Independencia no es el tema
“La independencia no es la cuestión en que los tibetanos están más involucrados, porque tienen otros problemas más urgentes. En mi opinión, uno de los problemas de la cuestión tibetana es que el gobierno en el exilio ignora hasta cierto punto los verdaderos problemas que los tibetanos residentes en la región enfrentan hoy”, comenta Mauro Crocenzi, tibetólogo y coautor del libro Marca Tíbet: la causa tibetana y su comercialización en Occidente.
Dada la gran emigración de tibetanos, ya sea hacia el resto de China o hacia otros países, el Dalái Lama repite constantemente el llamado a sus coterráneos para que no abandonen su hogar, así como sus reflexiones sobre la pérdida de identidad y de control de la zona.
“El Tíbet ha perdido gran parte de su cultura. Hoy es muy difícil decir qué características de la sociedad son tradicionales y cuáles son utilizadas para agradar al visitante extranjero. Es bastante confuso y lamentable”, concluye el monje tibetano que vende artesanías cerca del Templo del Lama, en el corazón de Pekín.

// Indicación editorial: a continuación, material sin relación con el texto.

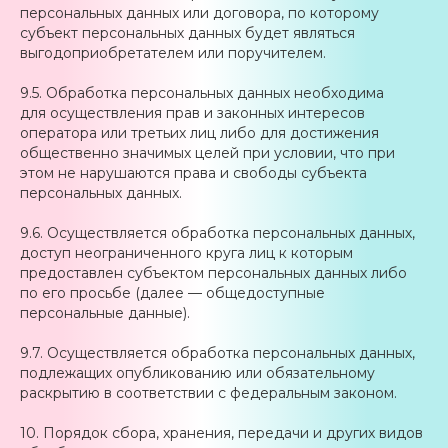
персональных данных или договора, по которому
субъект персональных данных будет являться
выгодоприобретателем или поручителем.
9.5. Обработка персональных данных необходима
для осуществления прав и законных интересов
оператора или третьих лиц либо для достижения
общественно значимых целей при условии, что при
этом не нарушаются права и свободы субъекта
персональных данных.
9.6. Осуществляется обработка персональных данных,
доступ неограниченного круга лиц к которым
предоставлен субъектом персональных данных либо
по его просьбе (далее — общедоступные
персональные данные).
9.7. Осуществляется обработка персональных данных,
подлежащих опубликованию или обязательному
раскрытию в соответствии с федеральным законом.
10. Порядок сбора, хранения, передачи и других видов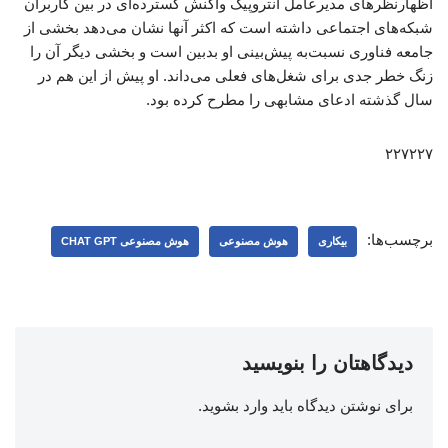
اظهارنظرهای مدیرعامل آنتروپیک واکنش گسترده‌ای در بین کاربران
شبکه‌های اجتماعی داشته است که اکثر آنها نشان می‌دهد بخشی از
جامعه فناوری نسبت‌به پیش‌بینی او بدبین است و بخشی دیگر آن را
زنگ خطر جدی برای شغل‌های فعلی می‌داند. او پیش از این هم در
سال گذشته ادعای مشابهی را مطرح کرده بود.
۲۲۷۲۲۷
برچسب‌ها:
بیکاری
هوش مصنوعی
هوش مصنوعی CHAT GPT
دیدگاهتان را بنویسید
برای نوشتن دیدگاه باید
وارد بشوید
.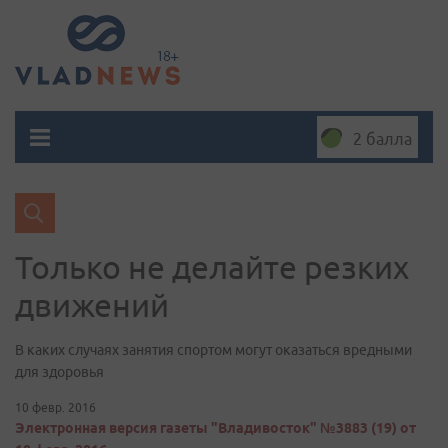
2 балла
Только не делайте резких
движений
В каких случаях занятия спортом могут оказаться вредными
для здоровья
10 февр. 2016
Электронная версия газеты "Владивосток" №3883 (19) от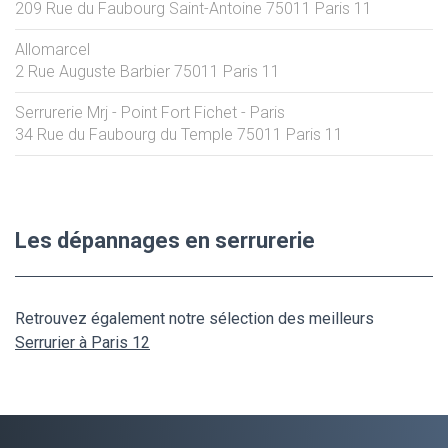
209 Rue du Faubourg Saint-Antoine
75011
Paris 11
Allomarcel
2 Rue Auguste Barbier
75011
Paris 11
Serrurerie Mrj - Point Fort Fichet - Paris
34 Rue du Faubourg du Temple
75011
Paris 11
Les dépannages en serrurerie
Retrouvez également notre sélection des meilleurs
Serrurier à Paris 12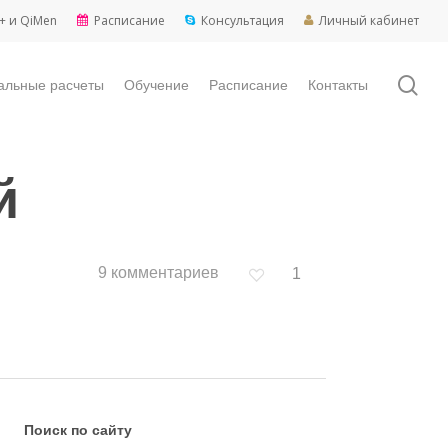
+ и QiMen
Расписание
Консультация
Личный кабинет
sea
альные расчеты
Обучение
Расписание
Контакты
й
9 комментариев
1
Поиск по сайту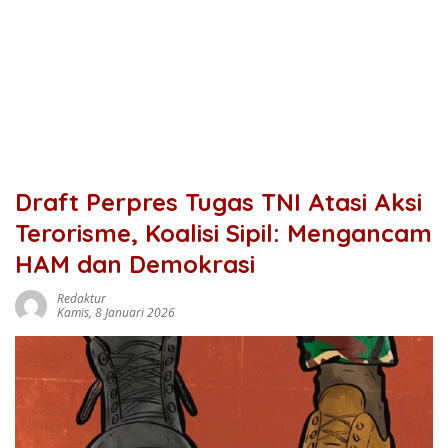
Draft Perpres Tugas TNI Atasi Aksi
Terorisme, Koalisi Sipil: Mengancam
HAM dan Demokrasi
Redaktur
Kamis, 8 Januari 2026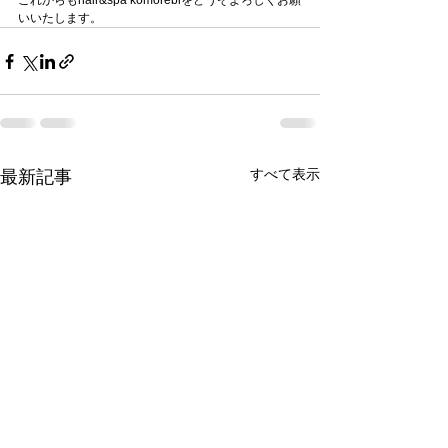
これからもhair&spa komorebiをどうぞよろしくお願
いいたします。
すべて表示
最新記事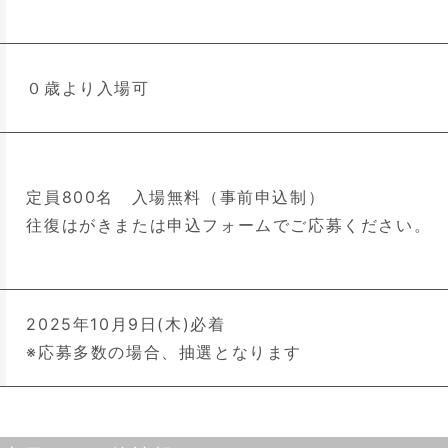
０歳より入場可
定員800名 入場無料（事前申込制）
往復はがきまたは申込フォームでご応募ください。
2025年10月9日(木)必着
※応募多数の場合、抽選となります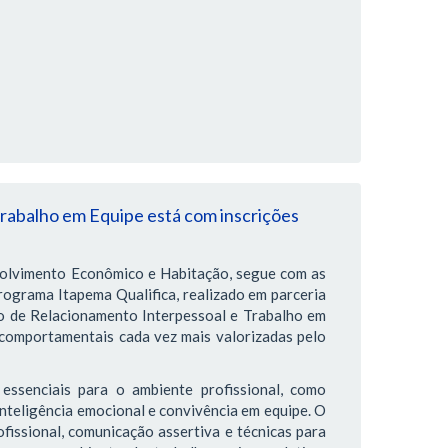
rabalho em Equipe está com inscrições
volvimento Econômico e Habitação, segue com as
rograma Itapema Qualifica, realizado em parceria
o de Relacionamento Interpessoal e Trabalho em
comportamentais cada vez mais valorizadas pelo
essenciais para o ambiente profissional, como
inteligência emocional e convivência em equipe. O
fissional, comunicação assertiva e técnicas para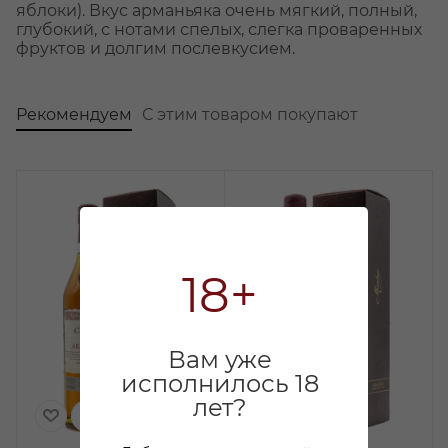
яблоки). Вкус арманьяка очень мягкий, полный,
глубокий, с нотами спелых, слегка проваренных
фруктов и долгим послевкусием.
Рекомендуем
С этим товаром покупают
18+
Вам уже
исполнилось 18
лет?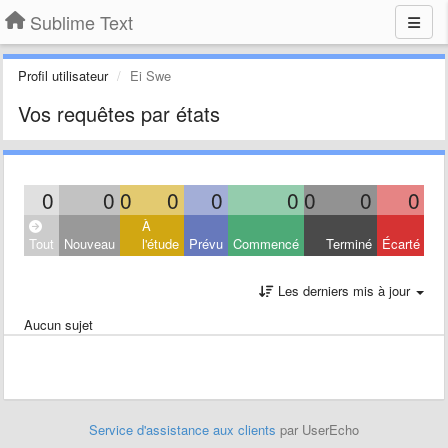
Sublime Text
Profil utilisateur
Ei Swe
Vos requêtes par états
0
0
0
0
0
0
0
0
0
À
Tout
Nouveau
l'étude
Prévu
Commencé
Terminé
Écarté
Les derniers mis à jour
Aucun sujet
Service d'assistance aux clients
par UserEcho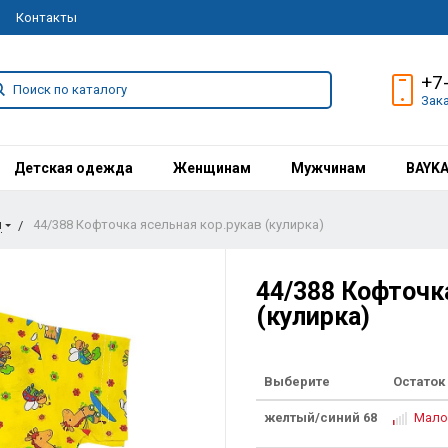
Контакты
+7
Зак
Детская одежда
Женщинам
Мужчинам
BAYK
и
44/388 Кофточка ясельная кор.рукав (кулирка)
44/388 Кофточк
(кулирка)
Выберите
Остаток
желтый/синий 68
Мало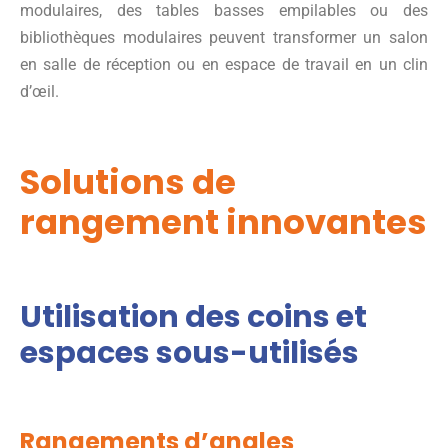
modulaires, des tables basses empilables ou des
bibliothèques modulaires peuvent transformer un salon
en salle de réception ou en espace de travail en un clin
d’œil.
Solutions de
rangement innovantes
Utilisation des coins et
espaces sous-utilisés
Rangements d’angles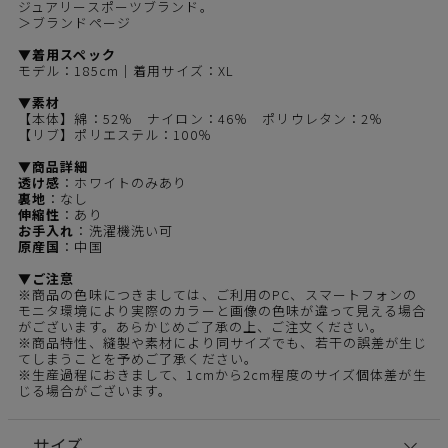
ジュアリースポーツブランド。
＞ブランドページ
▼着用スペック
モデル：185cm｜着用サイズ：XL
▼素材
【本体】綿：52％ ナイロン：46％ ポリウレタン：2％
【リブ】ポリエステル：100％
▼商品詳細
透け感
：ホワイトのみあり
裏地
：なし
伸縮性
：あり
お手入れ
：洗濯機洗い可
原産国
：中国
▼ご注意
※商品の色味につきましては、ご利用のPC、スマートフォンの
モニタ環境により実際のカラーと画像の色味が違って見える場合
がございます。あらかじめご了承の上、ご注文ください。
※商品特性、縫製や素材により同サイズでも、若干の誤差が生じ
てしまうことを予めご了承ください。
※生産過程におきまして、1cmから2cm程度のサイズ個体差が生
じる場合がございます。
サイズ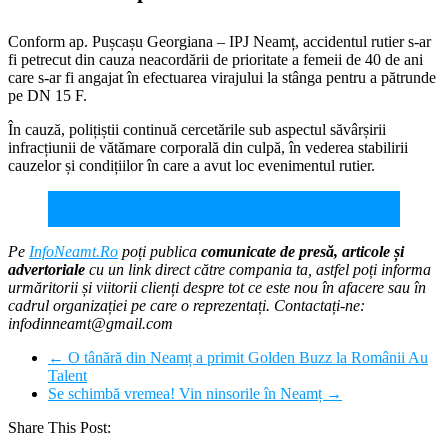
Conform ap. Pușcașu Georgiana – IPJ Neamț, accidentul rutier s-ar
fi petrecut din cauza neacordării de prioritate a femeii de 40 de ani
care s-ar fi angajat în efectuarea virajului la stânga pentru a pătrunde
pe DN 15 F.
În cauză, polițiștii continuă cercetările sub aspectul săvârșirii
infracțiunii de vătămare corporală din culpă, în vederea stabilirii
cauzelor și condițiilor în care a avut loc evenimentul rutier.
O șoferiță a accidentat un bărbat care traversa strada
neregulamentar
Pe
InfoNeamt.Ro
poți publica
comunicate de presă, articole și
advertoriale
cu un link direct către compania ta, astfel poți informa
urmăritorii și viitorii clienți despre tot ce este nou în afacere sau în
cadrul organizației pe care o reprezentați. Contactați-ne:
infodinneamt@gmail.com
←
O tânără din Neamț a primit Golden Buzz la Românii Au
Talent
Se schimbă vremea! Vin ninsorile în Neamț
→
Share This Post: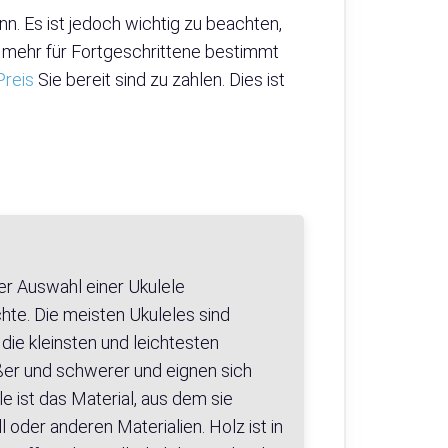
nn. Es ist jedoch wichtig zu beachten,
re mehr für Fortgeschrittene bestimmt
Preis
Sie bereit sind zu zahlen. Dies ist
er Auswahl einer Ukulele
hte. Die meisten Ukuleles sind
die kleinsten und leichtesten
ößer und schwerer und eignen sich
le ist das Material, aus dem sie
l oder anderen Materialien. Holz ist in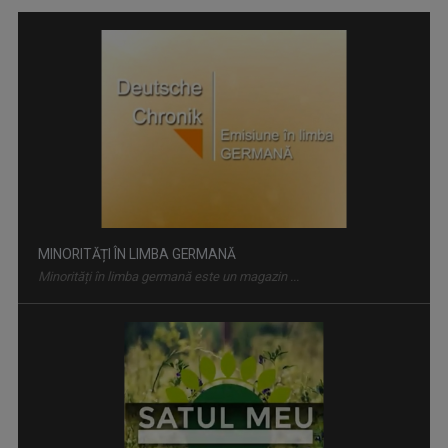
MINORITĂȚI ÎN LIMBA GERMANĂ
Minorități în limba germană este un magazin ...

Para Occidente es Shangri-La
El Tíbet es considerado un baluarte cultural de la humanidad. En el siglo XX, esta región –en las faldas del Himalaya– adquirió un halo de misterio, y su espiritualidad inundó la mente de muchos. En su novela Horizonte perdido, de 1933, el británico James Hilton la describió como “un valle tranquilo y de total ausencia de preocupaciones mundanas, un paraíso terrenal. Es Shangri-La, un lugar de profunda emoción espiritual”. Este mito se intensificó en los 60, cuando el movimiento hippie absorbió el imaginario que propagaban los monjes tibetanos en el exilio. En los 90, El libro tibetano de la vida y la muerte, de Sogyal Rinpoche –budista tibetano reconocido por mezclar enseñanzas antiguas con el modo de vida contemporáneo–, tuvo un gran impacto. Además, el Dalái Lama, con su mensaje de paz y reconciliación, terminó convirtiéndose en un símbolo mundial. “El Tíbet es como un parque temático espiritual. La religión ha sido glorificada y en ese sentido representa la oportunidad de alcanzar la iluminación. Textos como el de Rinpoche alimentan esta glorificación, pero en realidad son escritos para movimientos como la Nueva Era”, afirma Shen Weirong, profesor de budismo tibetano de la Universidad del Pueblo, en Pekín. Pero no solo Occidente se apropió de ese imaginario. En el 2001, Zhongdian, situada en la zona de Las Tres Gargantas, en la provincia de Sichuan (vecina del Tíbet), fue renombrada Shangri-La por el Gobierno. La remodelación de la ciudad, basada en antiguos diseños chinos y tibetanos, busca convertirla en un centro espiritual y turístico.